"Senegambia Rebel" remixes field recordings into surreal representations of times and places.

senegambia rebel cover art
Senegambia Rebel

Leonard P. from Italy’s Voodoo Rebel record label spent a month in 2014 traveling through Senegal and Gambia to make field recordings of music, rituals, and ambient sounds. Then, he tasked DJs from around the world to create tracks from his source material, and the result is Senegambia Rebel—an album that uses the tools of dance music to make something that is ultimately trippy. Capibara is a Roman future bass producer whose “15” owes a lot to dub as the spacious soundscape is defined by a low, intermittent bass line, insistent, ticking percussion at the top, and two different vocal parts drifting in and out of the upper register. Staten Island’s DJ Reaganomics comes the closest to straightening out the source beats to make something dance floor-friendly with “Jola House.” A stringed instrument contributes a distinctive texture next to the familiar, metallic drum programming while a voice croaks out a punctuating beat. 

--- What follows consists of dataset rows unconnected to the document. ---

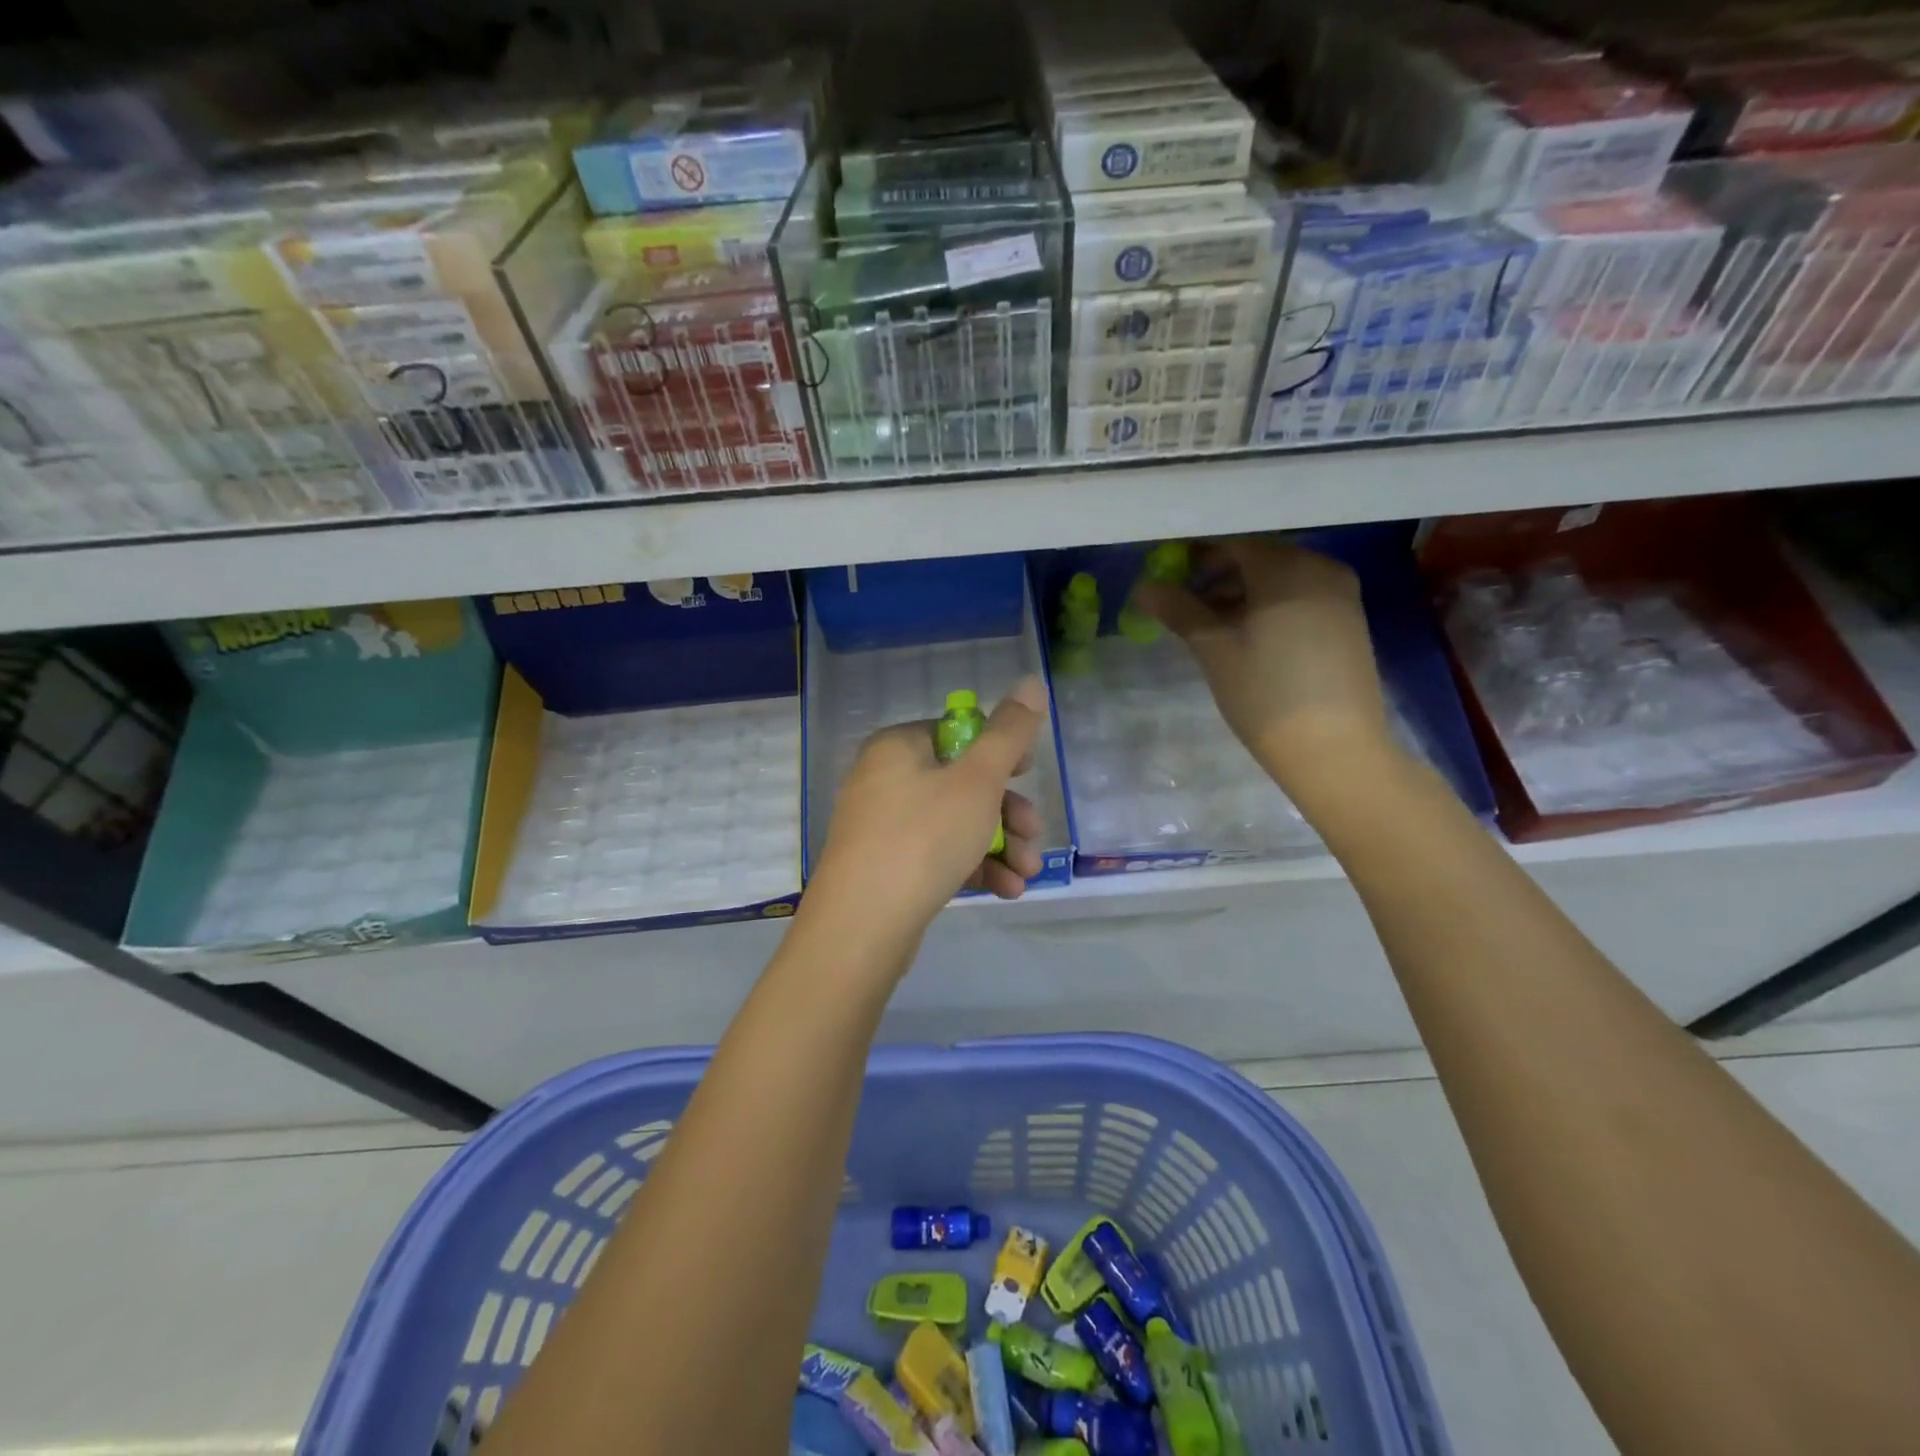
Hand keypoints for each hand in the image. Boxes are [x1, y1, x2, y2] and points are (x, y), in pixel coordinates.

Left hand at [806, 676, 1049, 944]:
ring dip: (999, 845)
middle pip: (961, 782)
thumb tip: (1032, 681)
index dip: (999, 752)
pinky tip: (1006, 890)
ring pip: (954, 823)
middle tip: (1033, 836)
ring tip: (1027, 874)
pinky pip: (937, 855)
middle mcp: (884, 779)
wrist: (862, 926)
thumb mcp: (977, 780)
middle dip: (1008, 812)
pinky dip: (973, 867)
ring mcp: (882, 826)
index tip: (1029, 776)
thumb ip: (1009, 733)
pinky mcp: (886, 868)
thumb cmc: (923, 837)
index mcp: (898, 747)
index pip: (957, 732)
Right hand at [1135, 537, 1394, 786]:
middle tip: (1185, 606)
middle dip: (1218, 577)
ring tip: (1211, 628)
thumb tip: (1144, 587)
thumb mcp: (1213, 649)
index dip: (1196, 557)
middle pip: (1258, 559)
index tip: (1168, 578)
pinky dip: (1270, 607)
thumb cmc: (1265, 692)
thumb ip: (1179, 610)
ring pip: (1280, 580)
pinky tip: (1248, 638)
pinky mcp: (1349, 622)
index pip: (1232, 543)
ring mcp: (1341, 595)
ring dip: (1243, 594)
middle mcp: (1321, 568)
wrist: (1334, 749)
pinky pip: (1300, 598)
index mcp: (1287, 567)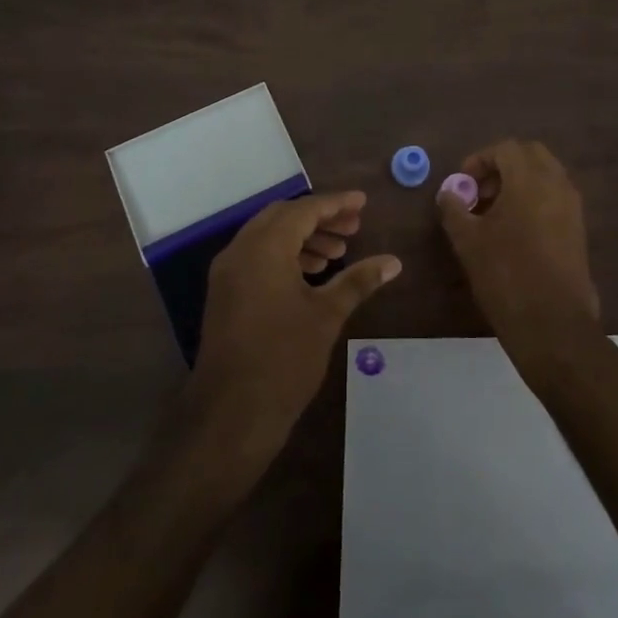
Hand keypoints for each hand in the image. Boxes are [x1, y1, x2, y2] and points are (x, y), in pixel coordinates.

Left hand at [190, 191, 400, 461]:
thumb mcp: (327, 315)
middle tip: (353, 228)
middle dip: (319, 218)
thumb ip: (358, 281)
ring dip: (303, 237)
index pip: (304, 210)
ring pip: (268, 237)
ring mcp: (228, 274)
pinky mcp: (224, 294)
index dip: (336, 204)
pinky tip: (311, 275)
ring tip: (338, 253)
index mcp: (264, 248)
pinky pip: (257, 257)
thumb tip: (393, 262)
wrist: (231, 415)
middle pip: (282, 217)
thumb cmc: (284, 359)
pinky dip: (285, 256)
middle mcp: (240, 251)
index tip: (362, 202)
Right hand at [437, 140, 600, 370]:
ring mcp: (572, 206)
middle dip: (502, 166)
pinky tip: (514, 230)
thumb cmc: (506, 275)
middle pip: (530, 155)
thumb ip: (454, 209)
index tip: (463, 184)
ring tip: (493, 213)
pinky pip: (555, 197)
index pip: (506, 148)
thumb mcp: (468, 240)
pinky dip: (534, 199)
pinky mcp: (578, 228)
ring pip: (545, 175)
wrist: (552, 322)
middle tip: (480, 192)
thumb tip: (449, 193)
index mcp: (529, 179)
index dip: (479, 160)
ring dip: (519, 182)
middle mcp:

The results could be heard in many ways. Perhaps we're hearing the triumph of DJ Culture as there is no place and no music it doesn't reach and nothing that producers can't remake into new music. Perhaps we’re hearing another instance of cultural imperialism, with producers remaking cultural products to fit modern pop tastes. I don’t tend to hear Senegambia Rebel that way, perhaps because the music is never made to conform to a rigid, club-oriented thump, nor do the producers present their tracks as African music. They're not offering a substitute; they're presenting a new hybrid inspired in part by indigenous musics and sounds.

I think it's more productive to consider these tracks as a sonic account of Senegal and Gambia that is more poetically accurate than we realize, or as Future Now moments, where we hear the intersection of traditional, physical tribes with the technological trappings of contemporary, metaphorical ones.